Para a reforma da Carta Magna, três áreas chaves devem balizar os trabalhos
por Regiane Bressan em 24/05/21 12:52
Derivada do antigo regime militar de Augusto Pinochet, a Constituição Política da República do Chile foi sendo fortemente criticada ao longo de anos. As manifestações chilenas de 2019, evocaram a revogação da Constituição Chilena, inclusive porque ela consolida um papel mínimo do Estado na prestação de serviços básicos.
A Convenção da Constituinte tornou-se realidade com as eleições para compor este Colegiado no mês de maio de 2021. O resultado foi surpreendente pois quase um terço dos assentos foi composto pela ala dos “independentes”, pois os partidos tradicionais foram preteridos. Tratando da ala centro-esquerda, a qual governou o país por vinte anos, entre 1990 e 2010, esta foi superada pelo Partido Comunista e pela Frente Ampla.
Como primeira tarefa, os 155 membros da Convenção elegerão um presidente e um vice-presidente. Em seguida, terão que definir as regras de trabalho, como inclusão de participação cidadã. Na sequência, a Convenção terá de nove meses a um ano, para apresentar um novo estatuto fundamental, sendo referendado em um plebiscito popular em meados de 2022.

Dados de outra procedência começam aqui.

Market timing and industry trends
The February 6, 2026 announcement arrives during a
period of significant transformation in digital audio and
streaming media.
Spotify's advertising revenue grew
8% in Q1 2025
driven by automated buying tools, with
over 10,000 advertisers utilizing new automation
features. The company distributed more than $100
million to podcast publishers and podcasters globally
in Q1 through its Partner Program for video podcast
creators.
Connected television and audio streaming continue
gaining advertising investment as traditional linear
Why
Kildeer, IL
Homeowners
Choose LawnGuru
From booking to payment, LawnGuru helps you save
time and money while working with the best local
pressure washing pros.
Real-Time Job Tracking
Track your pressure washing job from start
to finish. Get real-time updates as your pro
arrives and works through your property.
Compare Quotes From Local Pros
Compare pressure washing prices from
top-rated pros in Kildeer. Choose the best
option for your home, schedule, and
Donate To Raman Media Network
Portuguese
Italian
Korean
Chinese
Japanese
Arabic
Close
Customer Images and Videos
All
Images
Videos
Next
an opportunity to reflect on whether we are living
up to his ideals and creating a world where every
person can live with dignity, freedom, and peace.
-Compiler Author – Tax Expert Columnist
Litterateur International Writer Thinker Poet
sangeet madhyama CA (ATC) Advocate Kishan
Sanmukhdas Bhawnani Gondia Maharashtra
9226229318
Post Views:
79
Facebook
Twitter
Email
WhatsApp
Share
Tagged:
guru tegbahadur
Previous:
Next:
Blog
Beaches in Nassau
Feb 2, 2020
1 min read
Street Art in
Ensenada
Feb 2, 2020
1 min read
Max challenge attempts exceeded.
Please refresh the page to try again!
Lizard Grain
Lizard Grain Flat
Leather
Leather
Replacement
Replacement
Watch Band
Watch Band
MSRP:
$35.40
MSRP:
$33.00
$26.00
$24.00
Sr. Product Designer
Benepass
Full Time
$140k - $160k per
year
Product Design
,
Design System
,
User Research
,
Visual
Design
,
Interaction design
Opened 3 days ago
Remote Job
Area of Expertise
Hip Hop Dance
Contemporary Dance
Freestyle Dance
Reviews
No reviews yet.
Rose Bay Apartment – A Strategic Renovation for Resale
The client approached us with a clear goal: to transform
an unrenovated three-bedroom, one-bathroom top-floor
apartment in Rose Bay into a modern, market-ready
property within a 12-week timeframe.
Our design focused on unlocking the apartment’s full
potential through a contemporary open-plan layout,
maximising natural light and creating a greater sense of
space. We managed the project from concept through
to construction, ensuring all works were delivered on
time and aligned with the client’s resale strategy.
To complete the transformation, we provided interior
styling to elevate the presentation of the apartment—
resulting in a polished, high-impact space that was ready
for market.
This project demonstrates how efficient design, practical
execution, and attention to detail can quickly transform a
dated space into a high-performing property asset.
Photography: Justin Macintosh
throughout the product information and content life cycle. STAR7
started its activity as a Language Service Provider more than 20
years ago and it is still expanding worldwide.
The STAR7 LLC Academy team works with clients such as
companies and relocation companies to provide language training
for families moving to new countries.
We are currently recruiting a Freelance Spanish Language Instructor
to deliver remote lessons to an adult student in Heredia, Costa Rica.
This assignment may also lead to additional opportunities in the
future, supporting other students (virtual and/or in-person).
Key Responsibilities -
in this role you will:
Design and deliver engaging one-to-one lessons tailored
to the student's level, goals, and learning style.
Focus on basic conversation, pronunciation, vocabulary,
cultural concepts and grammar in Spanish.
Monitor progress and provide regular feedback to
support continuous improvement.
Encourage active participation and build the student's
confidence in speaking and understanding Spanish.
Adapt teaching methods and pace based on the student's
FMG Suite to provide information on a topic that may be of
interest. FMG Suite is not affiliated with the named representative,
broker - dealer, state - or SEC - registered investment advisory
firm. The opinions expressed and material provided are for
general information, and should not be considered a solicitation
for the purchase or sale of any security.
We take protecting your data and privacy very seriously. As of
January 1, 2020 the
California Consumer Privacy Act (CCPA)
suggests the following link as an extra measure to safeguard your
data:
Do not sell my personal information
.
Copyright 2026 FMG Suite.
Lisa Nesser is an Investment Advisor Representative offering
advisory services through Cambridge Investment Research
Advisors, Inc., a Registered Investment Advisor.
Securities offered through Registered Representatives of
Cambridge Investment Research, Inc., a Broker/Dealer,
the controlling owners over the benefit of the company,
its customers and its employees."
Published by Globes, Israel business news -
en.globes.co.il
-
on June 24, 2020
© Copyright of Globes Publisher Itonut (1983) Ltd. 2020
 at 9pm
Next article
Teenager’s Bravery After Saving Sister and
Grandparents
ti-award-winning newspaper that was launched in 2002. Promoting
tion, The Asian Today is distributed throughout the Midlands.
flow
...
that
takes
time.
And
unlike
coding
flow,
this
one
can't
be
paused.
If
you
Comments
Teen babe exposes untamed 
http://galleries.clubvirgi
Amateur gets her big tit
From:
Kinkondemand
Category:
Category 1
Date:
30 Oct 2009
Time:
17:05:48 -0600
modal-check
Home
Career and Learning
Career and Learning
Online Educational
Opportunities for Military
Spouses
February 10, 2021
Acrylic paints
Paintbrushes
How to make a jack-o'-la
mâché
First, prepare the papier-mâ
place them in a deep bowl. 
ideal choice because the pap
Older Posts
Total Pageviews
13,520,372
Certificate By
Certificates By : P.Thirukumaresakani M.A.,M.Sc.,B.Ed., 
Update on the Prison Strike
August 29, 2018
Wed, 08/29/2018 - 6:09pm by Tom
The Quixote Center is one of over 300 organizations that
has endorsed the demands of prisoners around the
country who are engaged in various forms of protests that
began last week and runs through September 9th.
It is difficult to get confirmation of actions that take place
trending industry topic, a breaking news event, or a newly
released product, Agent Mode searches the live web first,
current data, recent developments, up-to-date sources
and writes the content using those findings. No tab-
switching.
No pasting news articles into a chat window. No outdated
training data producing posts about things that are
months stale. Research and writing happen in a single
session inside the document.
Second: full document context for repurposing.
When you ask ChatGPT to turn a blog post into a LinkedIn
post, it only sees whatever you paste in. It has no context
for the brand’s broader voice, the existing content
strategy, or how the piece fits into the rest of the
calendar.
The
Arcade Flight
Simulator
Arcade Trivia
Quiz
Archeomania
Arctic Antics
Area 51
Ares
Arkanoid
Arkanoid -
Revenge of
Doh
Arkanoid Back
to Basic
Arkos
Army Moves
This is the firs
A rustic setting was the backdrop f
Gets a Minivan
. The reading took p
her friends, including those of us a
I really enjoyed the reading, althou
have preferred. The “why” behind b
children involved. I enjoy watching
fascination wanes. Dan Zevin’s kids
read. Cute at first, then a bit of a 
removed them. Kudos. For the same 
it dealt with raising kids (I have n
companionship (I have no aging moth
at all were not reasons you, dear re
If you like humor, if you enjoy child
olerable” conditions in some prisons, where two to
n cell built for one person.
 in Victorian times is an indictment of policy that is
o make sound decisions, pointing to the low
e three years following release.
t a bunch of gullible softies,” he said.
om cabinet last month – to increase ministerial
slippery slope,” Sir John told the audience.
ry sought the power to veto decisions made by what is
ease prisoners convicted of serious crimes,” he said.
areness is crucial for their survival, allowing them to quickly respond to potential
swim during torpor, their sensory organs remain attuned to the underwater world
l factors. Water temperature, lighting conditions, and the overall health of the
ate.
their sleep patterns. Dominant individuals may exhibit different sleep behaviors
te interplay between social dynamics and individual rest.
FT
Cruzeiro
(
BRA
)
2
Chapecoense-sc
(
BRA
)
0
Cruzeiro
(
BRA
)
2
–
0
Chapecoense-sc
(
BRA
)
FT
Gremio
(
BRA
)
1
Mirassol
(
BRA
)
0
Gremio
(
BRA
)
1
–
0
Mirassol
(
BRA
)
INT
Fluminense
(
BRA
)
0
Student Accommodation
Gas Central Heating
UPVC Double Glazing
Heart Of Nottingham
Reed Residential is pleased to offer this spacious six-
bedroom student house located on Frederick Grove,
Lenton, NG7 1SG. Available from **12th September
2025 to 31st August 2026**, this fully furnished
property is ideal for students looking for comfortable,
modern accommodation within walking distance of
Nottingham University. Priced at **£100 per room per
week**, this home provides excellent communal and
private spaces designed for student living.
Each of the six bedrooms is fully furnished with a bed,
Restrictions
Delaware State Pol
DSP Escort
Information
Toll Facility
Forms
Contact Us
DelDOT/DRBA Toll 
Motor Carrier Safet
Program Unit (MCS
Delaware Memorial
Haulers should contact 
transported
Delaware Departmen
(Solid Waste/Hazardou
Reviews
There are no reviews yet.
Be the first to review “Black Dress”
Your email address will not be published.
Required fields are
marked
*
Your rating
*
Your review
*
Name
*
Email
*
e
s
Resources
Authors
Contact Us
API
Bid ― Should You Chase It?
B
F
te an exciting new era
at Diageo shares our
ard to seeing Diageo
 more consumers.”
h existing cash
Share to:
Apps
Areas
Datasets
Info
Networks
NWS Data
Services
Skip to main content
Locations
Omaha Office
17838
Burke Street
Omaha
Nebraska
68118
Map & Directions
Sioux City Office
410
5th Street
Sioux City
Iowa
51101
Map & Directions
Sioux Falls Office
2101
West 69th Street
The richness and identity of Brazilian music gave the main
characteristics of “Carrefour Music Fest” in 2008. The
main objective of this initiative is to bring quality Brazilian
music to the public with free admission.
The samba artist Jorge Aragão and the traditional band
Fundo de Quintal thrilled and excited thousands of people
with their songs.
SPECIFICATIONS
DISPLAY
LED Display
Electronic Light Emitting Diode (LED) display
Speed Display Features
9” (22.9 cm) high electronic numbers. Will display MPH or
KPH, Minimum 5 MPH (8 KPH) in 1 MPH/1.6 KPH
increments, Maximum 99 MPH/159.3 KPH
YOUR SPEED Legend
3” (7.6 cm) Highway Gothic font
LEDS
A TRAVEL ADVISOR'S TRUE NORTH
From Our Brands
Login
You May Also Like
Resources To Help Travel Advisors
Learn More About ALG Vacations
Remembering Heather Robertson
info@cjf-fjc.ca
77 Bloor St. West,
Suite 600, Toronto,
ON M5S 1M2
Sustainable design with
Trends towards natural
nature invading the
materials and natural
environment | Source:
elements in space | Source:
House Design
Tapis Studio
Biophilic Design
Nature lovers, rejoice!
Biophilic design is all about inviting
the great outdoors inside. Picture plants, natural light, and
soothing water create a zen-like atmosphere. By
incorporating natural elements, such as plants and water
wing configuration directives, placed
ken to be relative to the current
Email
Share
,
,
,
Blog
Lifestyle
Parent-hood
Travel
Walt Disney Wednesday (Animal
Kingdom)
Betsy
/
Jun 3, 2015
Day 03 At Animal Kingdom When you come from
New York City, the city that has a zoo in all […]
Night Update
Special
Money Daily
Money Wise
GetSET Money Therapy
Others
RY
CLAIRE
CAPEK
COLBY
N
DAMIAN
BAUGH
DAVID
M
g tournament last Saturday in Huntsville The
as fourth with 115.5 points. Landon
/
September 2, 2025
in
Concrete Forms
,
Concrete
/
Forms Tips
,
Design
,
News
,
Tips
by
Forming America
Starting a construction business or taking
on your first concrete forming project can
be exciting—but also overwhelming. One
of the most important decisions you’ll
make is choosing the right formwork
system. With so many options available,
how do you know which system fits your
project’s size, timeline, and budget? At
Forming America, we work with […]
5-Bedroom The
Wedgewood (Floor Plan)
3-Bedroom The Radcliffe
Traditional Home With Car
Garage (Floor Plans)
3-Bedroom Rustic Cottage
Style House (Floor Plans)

A nova Constituição deverá respeitar o caráter da República do Estado do Chile, seu regime democrático, as decisões judiciais definitivas e executórias, bem como os tratados internacionais ratificados pelo país em vigor. Para a reforma da Carta Magna, três áreas chaves devem balizar os trabalhos.
Atualmente, o papel do Estado na Constituição Chilena é subsidiário. A reforma política deve incorporar um Estado social de direito. A necessidade de um Estado mais presente nas demandas sociais foi reivindicada nos protestos massivos de 2019, quando se clamou por maior proteção em áreas como saúde ou educação. Neste sentido, haverá discussão muito forte sobre os direitos sociais e econômicos, bem como no papel do Estado na provisão dos serviços públicos em geral. Existe um amplo consenso em incorporar o papel do Estado de forma mais detalhada, como educação, saúde, segurança social, moradia, entre outros; além dos direitos de segunda geração, como a não discriminação e a participação.
O debate sobre o regime político e a distribuição do poder tornou-se bastante relevante para a nova Carta Magna. Questionam-se o modelo presidencialista chileno por parte daqueles que consideram o presidente com muitos poderes. Uma das principais causas da crise chilena foi a rigidez institucional que criou um regime de “hiperpresidencialismo”. O modelo chileno é bicameral, mas as câmaras não parecem exercer o seu peso real e os partidos políticos denotam fragilidade deliberativa.
Na nova Constituição, torna-se fundamental instituir o equilíbrio de poder entre o presidente e o Congresso, ampliando a participação política e colocando em prática mecanismos democráticos, como o controle social, entre os períodos de eleições. A definição de distribuição do poder do executivo afetará diretamente a conformação de novas leis na Constituição. Algumas alternativas começaram a surgir, incluindo o semi-presidencialismo ou o parlamentarismo.
A definição de direitos para as comunidades indígenas e o debate sobre um Estado plurinacional constituem outro tema fundamental à nova Constituição. A recém-eleita Convenção Constitucional incorpora 17 representantes indígenas pertencentes aos 10 povos originários do Chile reconhecidos pelo Estado, entre eles os Mapuches, Aymara, Quechuas e Diaguitas.
Entre as demandas dessas comunidades está a criação de um Estado plurinacional, com o qual sua autonomia e direitos sejam aceitos. Além disso, levantam a necessidade de garantias territoriais e de reconhecimento de sua cultura e língua.
O reconhecimento constitucional dos povos indígenas e a inclusão de direitos garantidos e reconhecidos na Constituição, além de deterem forte efeito simbólico, garantirão a incorporação como direito positivado.
Outras temáticas, como o meio ambiente e direito à água, devem ser discutidas vigorosamente pela nova Constituinte. O perfil político-ideológico dos membros eleitos para este pleito e as reivindicações populares confirmam que os chilenos querem mudanças profundas no país.
Regiane Bressan é professora da Universidade Federal de São Paulo (UNIFESP) e especialista em Política Internacional e Relações Internacionais.